É por isso que não concebo memória mais importante que a memória emocional. Neste caso, o que conta não é tanto se a memória reproduz uma verdade histórica, mas sim a inspiração que pode resultar dessa memória. É assim com a memória da mulher que se ama não é visual mas emocional. A emoção que me transmite a sua memória revela-me a sua beleza mas não me permite descrevê-la. Será esta memória verdadeira? Pouco importa, o que é importante é que ela mereça essa memória. Há memórias assim, em que o que nos fica gravado é a emoção que algo nos provocou. Só que a memória também nos provoca novas emoções: a tristeza é a memória dos maus momentos; a melancolia é a forma como a memória se recorda dos momentos felizes.

Hoje, no entanto, as pessoas parecem menos preocupadas com a sua memória do que com a memória com que os outros ficam delas. Os diários e as autobiografias têm, frequentemente, pouco de memória e muito de tentativa de implantação de uma certa memória nos outros. E o que será pior ser uma má memória ou não fazer parte da sua memória? Também se diz que há pessoas sem memória: é o caso dos chefes que nos despedem ou das mulheres que nos deixam! Claro que a razão, frequentemente, é outra: é que elas não partilham das nossas memórias…
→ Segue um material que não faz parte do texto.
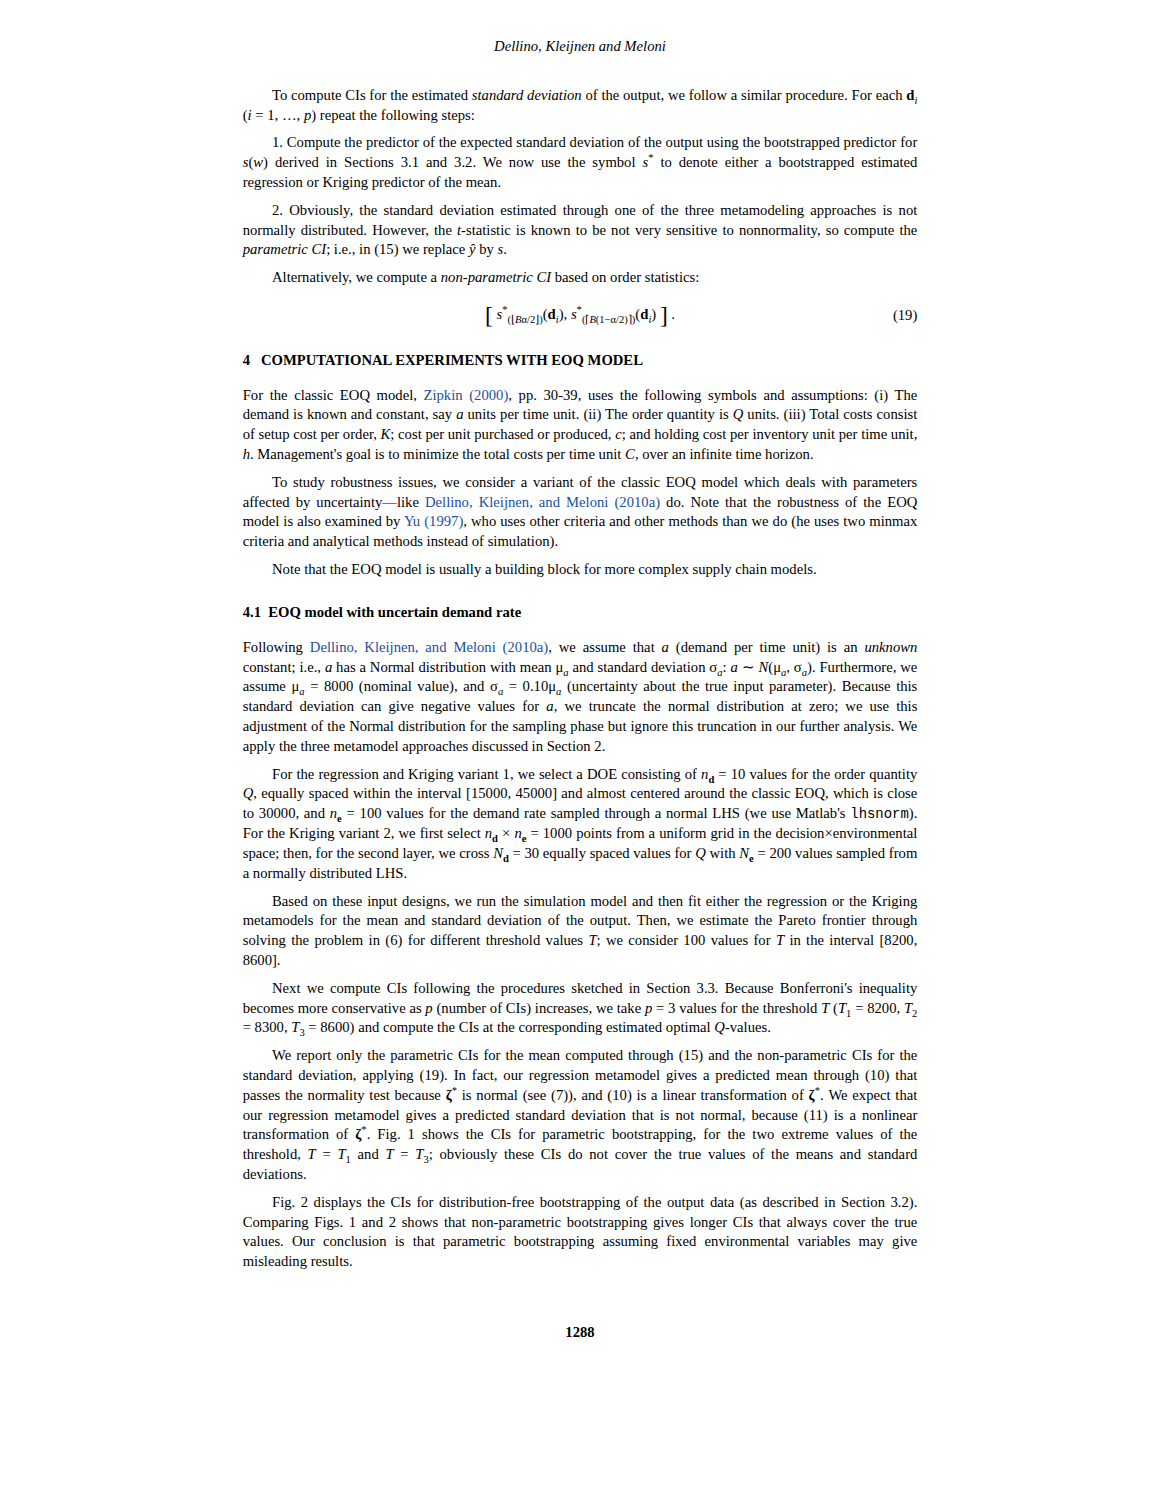Dellino, Kleijnen and Meloni
To compute CIs for the estimated standard deviation of the output, we follow a similar procedure. For each di (i = 1, …, p) repeat the following steps:
1. Compute the predictor of the expected standard deviation of the output using the bootstrapped predictor for s(w) derived in Sections 3.1 and 3.2. We now use the symbol s* to denote either a bootstrapped estimated regression or Kriging predictor of the mean.
2. Obviously, the standard deviation estimated through one of the three metamodeling approaches is not normally distributed. However, the t-statistic is known to be not very sensitive to nonnormality, so compute the parametric CI; i.e., in (15) we replace ŷ by s.
Alternatively, we compute a non-parametric CI based on order statistics:
[ s*(⌊Bα/2⌋)(di), s*(⌈B(1−α/2)⌉)(di) ] .
(19)
4 COMPUTATIONAL EXPERIMENTS WITH EOQ MODEL
For the classic EOQ model, Zipkin (2000), pp. 30-39, uses the following symbols and assumptions: (i) The demand is known and constant, say a units per time unit. (ii) The order quantity is Q units. (iii) Total costs consist of setup cost per order, K; cost per unit purchased or produced, c; and holding cost per inventory unit per time unit, h. Management's goal is to minimize the total costs per time unit C, over an infinite time horizon.
To study robustness issues, we consider a variant of the classic EOQ model which deals with parameters affected by uncertainty—like Dellino, Kleijnen, and Meloni (2010a) do. Note that the robustness of the EOQ model is also examined by Yu (1997), who uses other criteria and other methods than we do (he uses two minmax criteria and analytical methods instead of simulation).
Note that the EOQ model is usually a building block for more complex supply chain models.
4.1 EOQ model with uncertain demand rate
Following Dellino, Kleijnen, and Meloni (2010a), we assume that a (demand per time unit) is an unknown constant; i.e., a has a Normal distribution with mean μa and standard deviation σa: a ∼ N(μa, σa). Furthermore, we assume μa = 8000 (nominal value), and σa = 0.10μa (uncertainty about the true input parameter). Because this standard deviation can give negative values for a, we truncate the normal distribution at zero; we use this adjustment of the Normal distribution for the sampling phase but ignore this truncation in our further analysis. We apply the three metamodel approaches discussed in Section 2.
For the regression and Kriging variant 1, we select a DOE consisting of nd = 10 values for the order quantity Q, equally spaced within the interval [15000, 45000] and almost centered around the classic EOQ, which is close to 30000, and ne = 100 values for the demand rate sampled through a normal LHS (we use Matlab's lhsnorm). For the Kriging variant 2, we first select nd × ne = 1000 points from a uniform grid in the decision×environmental space; then, for the second layer, we cross Nd = 30 equally spaced values for Q with Ne = 200 values sampled from a normally distributed LHS.
Based on these input designs, we run the simulation model and then fit either the regression or the Kriging metamodels for the mean and standard deviation of the output. Then, we estimate the Pareto frontier through solving the problem in (6) for different threshold values T; we consider 100 values for T in the interval [8200, 8600].
Next we compute CIs following the procedures sketched in Section 3.3. Because Bonferroni's inequality becomes more conservative as p (number of CIs) increases, we take p = 3 values for the threshold T (T1 = 8200, T2 = 8300, T3 = 8600) and compute the CIs at the corresponding estimated optimal Q-values.
We report only the parametric CIs for the mean computed through (15) and the non-parametric CIs for the standard deviation, applying (19). In fact, our regression metamodel gives a predicted mean through (10) that passes the normality test because ζ* is normal (see (7)), and (10) is a linear transformation of ζ*. We expect that our regression metamodel gives a predicted standard deviation that is not normal, because (11) is a nonlinear transformation of ζ*. Fig. 1 shows the CIs for parametric bootstrapping, for the two extreme values of the threshold, T = T1 and T = T3; obviously these CIs do not cover the true values of the means and standard deviations.
Fig. 2 displays the CIs for distribution-free bootstrapping of the output data (as described in Section 3.2). Comparing Figs. 1 and 2 shows that non-parametric bootstrapping gives longer CIs that always cover the true values. Our conclusion is that parametric bootstrapping assuming fixed environmental variables may give misleading results.
1288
Hoje em dia, até a memória parece ser a prazo. Recentemente, ouvi na rádio que a qualidades das novas formas de impressão das fotografias digitais é muito superior à anterior mas que apenas durarão cem anos. Aparentemente isto é comum a outros meios de gravação actuais. Já pensaram bem daqui a cem anos não existirá memória de nós. É verdade que há muitas coisas que se passam hoje das quais, provavelmente, preferíamos que não restasse memória, mas o que me preocupa não é tanto preservar a nossa memória mas assegurar o futuro dos outros: é que sem memória podem bem vir a repetir os nossos erros. Um povo que não faz bom uso da memória fica preso à sua história. Pensando bem, temo que hoje já seja comum repetirmo-nos sem memória. Portugal parece estar sempre a repetir o mesmo filme com actores diferentes. Falamos tanto da nossa memória colectiva, mas parece que não aprendemos nada com ela. O problema da memória colectiva é que se já é difícil aprender com a nossa memória (quantas vezes repetimos os mesmos erros), ainda é mais difícil aprender com a memória dos outros (de pouco serve conhecermos os seus erros). Daí que sejamos herdeiros de uma história mas não tenhamos memória.

Será que alguém se lembra de quando perdemos a memória?